» Given passage:
>>>>

# Thread locker on brake Caliper Bracket bolts



## polarzak (Dec 1, 2008)

Does anyone use a thread locker (Loc-Tight, etc) on the brake caliper *bracket* bolts? Some say it should be used, and some say it is unnecessary. 
I have done a few of these over the years, and never used anything on the bolts; just torqued them to specs. The car is a Buick. Thanks.


----------



## Mr Chips (Mar 23, 2008)

i have never used threadlock. just tightened 'em up, never had a problem with calipers coming loose, and they always seemed nice and tight the next time around


----------



## liquidvw (Jun 8, 2009)

I don't either. I've pulled out bolts that have it on them from the factory, so I guess using it won't hurt. But probably isnt 100% necessary.


----------



## Durt Ferguson (Apr 14, 2010)

I don't on my truck, but do on my bikes. Probably don't need to, but if you do, be mindful of which thread locker you're using. There are different strengths. You'd probably want green or blue on that bolt. If you put red on, you may very well find yourself with a torch and breaker bar trying to get it off next brake job.


----------



## polarzak (Dec 1, 2008)

Thanks for the replies. I appreciate the information.


----------

<<<<

» Record excerpts:
>>>>

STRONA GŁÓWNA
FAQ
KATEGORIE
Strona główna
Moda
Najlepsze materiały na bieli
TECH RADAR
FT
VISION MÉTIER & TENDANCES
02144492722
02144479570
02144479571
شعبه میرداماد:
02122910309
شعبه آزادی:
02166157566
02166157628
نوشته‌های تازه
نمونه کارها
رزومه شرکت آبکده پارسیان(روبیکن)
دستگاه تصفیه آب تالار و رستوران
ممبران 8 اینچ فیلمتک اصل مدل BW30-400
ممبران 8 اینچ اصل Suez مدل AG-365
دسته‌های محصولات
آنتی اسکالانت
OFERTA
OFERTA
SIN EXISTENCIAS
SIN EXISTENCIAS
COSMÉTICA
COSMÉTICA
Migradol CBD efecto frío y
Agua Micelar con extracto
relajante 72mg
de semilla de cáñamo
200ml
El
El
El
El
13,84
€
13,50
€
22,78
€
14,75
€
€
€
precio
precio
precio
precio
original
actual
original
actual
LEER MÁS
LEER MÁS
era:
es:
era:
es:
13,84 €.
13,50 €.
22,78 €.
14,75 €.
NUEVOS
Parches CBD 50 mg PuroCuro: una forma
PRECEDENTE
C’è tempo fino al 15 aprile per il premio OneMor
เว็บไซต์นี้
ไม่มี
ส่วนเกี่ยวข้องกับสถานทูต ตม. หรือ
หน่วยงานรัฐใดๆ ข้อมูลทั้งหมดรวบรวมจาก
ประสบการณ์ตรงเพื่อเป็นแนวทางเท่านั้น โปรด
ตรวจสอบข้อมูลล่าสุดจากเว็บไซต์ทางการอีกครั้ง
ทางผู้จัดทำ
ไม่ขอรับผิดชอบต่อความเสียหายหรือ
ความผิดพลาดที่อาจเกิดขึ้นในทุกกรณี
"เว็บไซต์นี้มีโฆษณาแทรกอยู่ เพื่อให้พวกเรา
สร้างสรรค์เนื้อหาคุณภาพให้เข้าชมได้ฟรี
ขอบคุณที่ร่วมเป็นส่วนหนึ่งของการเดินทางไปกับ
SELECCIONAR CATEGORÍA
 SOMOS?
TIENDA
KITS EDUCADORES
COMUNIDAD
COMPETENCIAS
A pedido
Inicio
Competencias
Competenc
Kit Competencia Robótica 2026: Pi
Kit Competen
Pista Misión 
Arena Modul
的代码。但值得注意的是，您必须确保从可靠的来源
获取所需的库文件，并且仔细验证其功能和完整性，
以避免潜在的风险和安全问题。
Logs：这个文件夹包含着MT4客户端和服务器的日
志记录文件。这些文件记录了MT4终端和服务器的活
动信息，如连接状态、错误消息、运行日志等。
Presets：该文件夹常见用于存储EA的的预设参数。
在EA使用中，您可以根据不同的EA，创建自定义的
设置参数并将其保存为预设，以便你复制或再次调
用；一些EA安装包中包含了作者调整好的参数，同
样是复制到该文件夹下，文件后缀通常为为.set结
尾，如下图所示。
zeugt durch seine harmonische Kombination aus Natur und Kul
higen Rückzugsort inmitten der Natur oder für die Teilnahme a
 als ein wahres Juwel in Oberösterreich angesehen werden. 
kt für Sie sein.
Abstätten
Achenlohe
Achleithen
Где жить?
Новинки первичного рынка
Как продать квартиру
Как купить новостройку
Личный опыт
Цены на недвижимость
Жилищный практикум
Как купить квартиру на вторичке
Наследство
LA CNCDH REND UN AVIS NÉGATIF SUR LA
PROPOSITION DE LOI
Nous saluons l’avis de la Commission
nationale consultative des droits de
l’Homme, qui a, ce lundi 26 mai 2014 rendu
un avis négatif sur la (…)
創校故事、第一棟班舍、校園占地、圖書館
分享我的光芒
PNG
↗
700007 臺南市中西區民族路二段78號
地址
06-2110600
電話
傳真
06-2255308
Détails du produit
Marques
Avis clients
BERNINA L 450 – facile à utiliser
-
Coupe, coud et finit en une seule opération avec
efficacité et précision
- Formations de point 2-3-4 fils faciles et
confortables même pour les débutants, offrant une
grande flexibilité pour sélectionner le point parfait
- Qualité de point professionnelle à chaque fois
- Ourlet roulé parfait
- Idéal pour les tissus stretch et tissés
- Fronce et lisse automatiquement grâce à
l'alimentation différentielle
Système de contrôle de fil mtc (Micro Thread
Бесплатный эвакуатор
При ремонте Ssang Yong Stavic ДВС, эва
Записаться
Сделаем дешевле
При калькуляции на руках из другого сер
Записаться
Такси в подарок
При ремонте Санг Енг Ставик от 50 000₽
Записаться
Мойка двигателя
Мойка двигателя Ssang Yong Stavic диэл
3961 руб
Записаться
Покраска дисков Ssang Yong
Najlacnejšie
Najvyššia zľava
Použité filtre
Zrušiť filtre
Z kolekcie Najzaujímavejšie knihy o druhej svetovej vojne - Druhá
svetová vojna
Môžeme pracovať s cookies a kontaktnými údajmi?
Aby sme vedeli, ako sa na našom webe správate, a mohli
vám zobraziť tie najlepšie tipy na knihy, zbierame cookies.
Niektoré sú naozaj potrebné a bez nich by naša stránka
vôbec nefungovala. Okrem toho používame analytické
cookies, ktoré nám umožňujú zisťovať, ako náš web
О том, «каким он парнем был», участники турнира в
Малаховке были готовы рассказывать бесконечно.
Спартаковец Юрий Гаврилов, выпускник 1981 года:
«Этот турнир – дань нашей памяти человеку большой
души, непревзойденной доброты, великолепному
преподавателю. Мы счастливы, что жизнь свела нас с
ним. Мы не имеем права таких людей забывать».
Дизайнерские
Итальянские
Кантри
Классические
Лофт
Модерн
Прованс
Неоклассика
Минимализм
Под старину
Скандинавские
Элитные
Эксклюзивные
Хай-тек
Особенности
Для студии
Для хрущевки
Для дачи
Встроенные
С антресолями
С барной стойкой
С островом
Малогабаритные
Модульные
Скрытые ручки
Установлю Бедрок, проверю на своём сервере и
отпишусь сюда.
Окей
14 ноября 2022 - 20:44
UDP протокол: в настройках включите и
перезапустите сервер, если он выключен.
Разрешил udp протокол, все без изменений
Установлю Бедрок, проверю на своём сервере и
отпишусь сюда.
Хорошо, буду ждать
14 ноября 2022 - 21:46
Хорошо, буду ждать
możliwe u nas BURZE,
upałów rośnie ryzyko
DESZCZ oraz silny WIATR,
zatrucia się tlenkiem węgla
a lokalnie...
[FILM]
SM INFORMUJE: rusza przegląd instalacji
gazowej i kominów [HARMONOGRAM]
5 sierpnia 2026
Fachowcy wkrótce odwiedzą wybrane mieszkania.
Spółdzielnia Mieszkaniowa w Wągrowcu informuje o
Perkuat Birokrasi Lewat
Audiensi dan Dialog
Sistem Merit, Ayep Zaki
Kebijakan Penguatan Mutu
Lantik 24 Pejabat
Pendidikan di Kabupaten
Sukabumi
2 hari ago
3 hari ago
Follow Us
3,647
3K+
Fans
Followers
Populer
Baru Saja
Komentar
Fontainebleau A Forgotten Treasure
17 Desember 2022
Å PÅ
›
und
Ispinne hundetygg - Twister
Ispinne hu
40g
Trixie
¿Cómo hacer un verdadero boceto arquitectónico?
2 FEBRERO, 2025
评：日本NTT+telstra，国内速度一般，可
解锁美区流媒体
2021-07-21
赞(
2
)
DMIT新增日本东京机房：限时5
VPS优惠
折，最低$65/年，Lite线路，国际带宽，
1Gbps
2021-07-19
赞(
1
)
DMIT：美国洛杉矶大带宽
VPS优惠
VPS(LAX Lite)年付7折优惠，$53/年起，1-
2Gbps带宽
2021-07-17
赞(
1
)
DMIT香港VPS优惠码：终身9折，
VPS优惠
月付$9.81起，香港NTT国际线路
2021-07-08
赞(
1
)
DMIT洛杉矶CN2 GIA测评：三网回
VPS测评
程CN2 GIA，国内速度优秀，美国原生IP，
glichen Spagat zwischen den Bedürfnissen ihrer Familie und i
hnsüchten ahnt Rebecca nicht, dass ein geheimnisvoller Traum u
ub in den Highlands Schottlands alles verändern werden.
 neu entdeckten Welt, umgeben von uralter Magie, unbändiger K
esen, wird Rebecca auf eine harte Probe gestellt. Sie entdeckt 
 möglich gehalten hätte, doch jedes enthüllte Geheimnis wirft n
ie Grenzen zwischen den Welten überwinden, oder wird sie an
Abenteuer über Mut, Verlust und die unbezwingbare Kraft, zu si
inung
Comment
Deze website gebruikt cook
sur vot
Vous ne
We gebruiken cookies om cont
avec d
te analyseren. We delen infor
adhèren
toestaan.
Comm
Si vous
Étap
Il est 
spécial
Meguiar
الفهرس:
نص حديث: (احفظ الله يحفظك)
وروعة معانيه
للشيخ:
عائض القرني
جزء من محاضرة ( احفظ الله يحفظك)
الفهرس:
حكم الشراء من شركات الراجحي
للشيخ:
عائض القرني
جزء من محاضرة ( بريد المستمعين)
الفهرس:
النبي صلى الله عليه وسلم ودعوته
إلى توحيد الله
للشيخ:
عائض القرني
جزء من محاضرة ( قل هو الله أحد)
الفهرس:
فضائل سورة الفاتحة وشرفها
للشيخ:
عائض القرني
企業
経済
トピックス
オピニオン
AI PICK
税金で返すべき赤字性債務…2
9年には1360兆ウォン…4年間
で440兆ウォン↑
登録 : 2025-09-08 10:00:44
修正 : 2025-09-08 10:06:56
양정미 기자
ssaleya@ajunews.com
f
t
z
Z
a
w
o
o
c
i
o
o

<<<<

» Check your understanding:
1. List each distinct username that posts in the forum thread on thread locker.
2. In the forum thread on thread locker, which color of thread locker does Durt Ferguson warn against putting on the bolt?
3. Repeat, word for word, the stretch of the forum thread on thread locker from "## Mr Chips" through "isnt 100% necessary.".

» Expected responses:
1. polarzak, Mr Chips, liquidvw, Durt Ferguson

2. Red.

3.
## Mr Chips (Mar 23, 2008)

i have never used threadlock. just tightened 'em up, never had a problem with calipers coming loose, and they always seemed nice and tight the next time around


----------



## liquidvw (Jun 8, 2009)

I don't either. I've pulled out bolts that have it on them from the factory, so I guess using it won't hurt. But probably isnt 100% necessary.